**Records to process:**
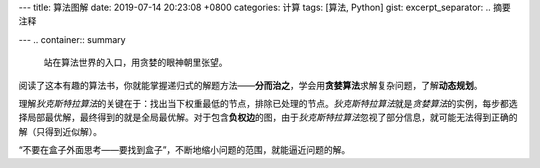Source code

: ---
title: 算法图解
date: 2019-07-14 20:23:08 +0800
categories: 计算
tags: [算法, Python]
gist: 
excerpt_separator: .. 摘要注释

---
.. container:: summary

    站在算法世界的入口，用贪婪的眼神朝里张望。

.. 摘要注释

阅读了这本有趣的算法书，你就能掌握递归式的解题方法——\ **分而治之**\ ，学会用\ **贪婪算法**\ 求解复杂问题，了解\ **动态规划**\ 。

理解\ *狄克斯特拉算法*\ 的关键在于：找出当下权重最低的节点，排除已处理的节点。\ *狄克斯特拉算法*\ 就是\ *贪婪算法*\ 的实例，每步都选择局部最优解，最终得到的就是全局最优解。对于包含\ **负权边**\ 的图，由于\ *狄克斯特拉算法*\ 忽视了部分信息，就可能无法得到正确的解（只得到近似解）。

“不要在盒子外面思考——要找到盒子”，不断地缩小问题的范围，就能逼近问题的解。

**Task instructions:**
A verbatim copy of every entry above, with no pictures, is the expected output.

**Task result:**
Source code

: ---
title: 算法图解
date: 2019-07-14 20:23:08 +0800
categories: 计算
tags: [算法, Python]
gist: 
excerpt_separator: .. 摘要注释

---
.. container:: summary

    站在算法世界的入口，用贪婪的眼神朝里张望。

.. 摘要注释

阅读了这本有趣的算法书，你就能掌握递归式的解题方法——\ **分而治之**\ ，学会用\ **贪婪算法**\ 求解复杂问题，了解\ **动态规划**\ 。

理解\ *狄克斯特拉算法*\ 的关键在于：找出当下权重最低的节点，排除已处理的节点。\ *狄克斯特拉算法*\ 就是\ *贪婪算法*\ 的实例，每步都选择局部最优解，最终得到的就是全局最优解。对于包含\ **负权边**\ 的图，由于\ *狄克斯特拉算法*\ 忽视了部分信息，就可能无法得到正确的解（只得到近似解）。

“不要在盒子外面思考——要找到盒子”，不断地缩小问题的范围，就能逼近问题的解。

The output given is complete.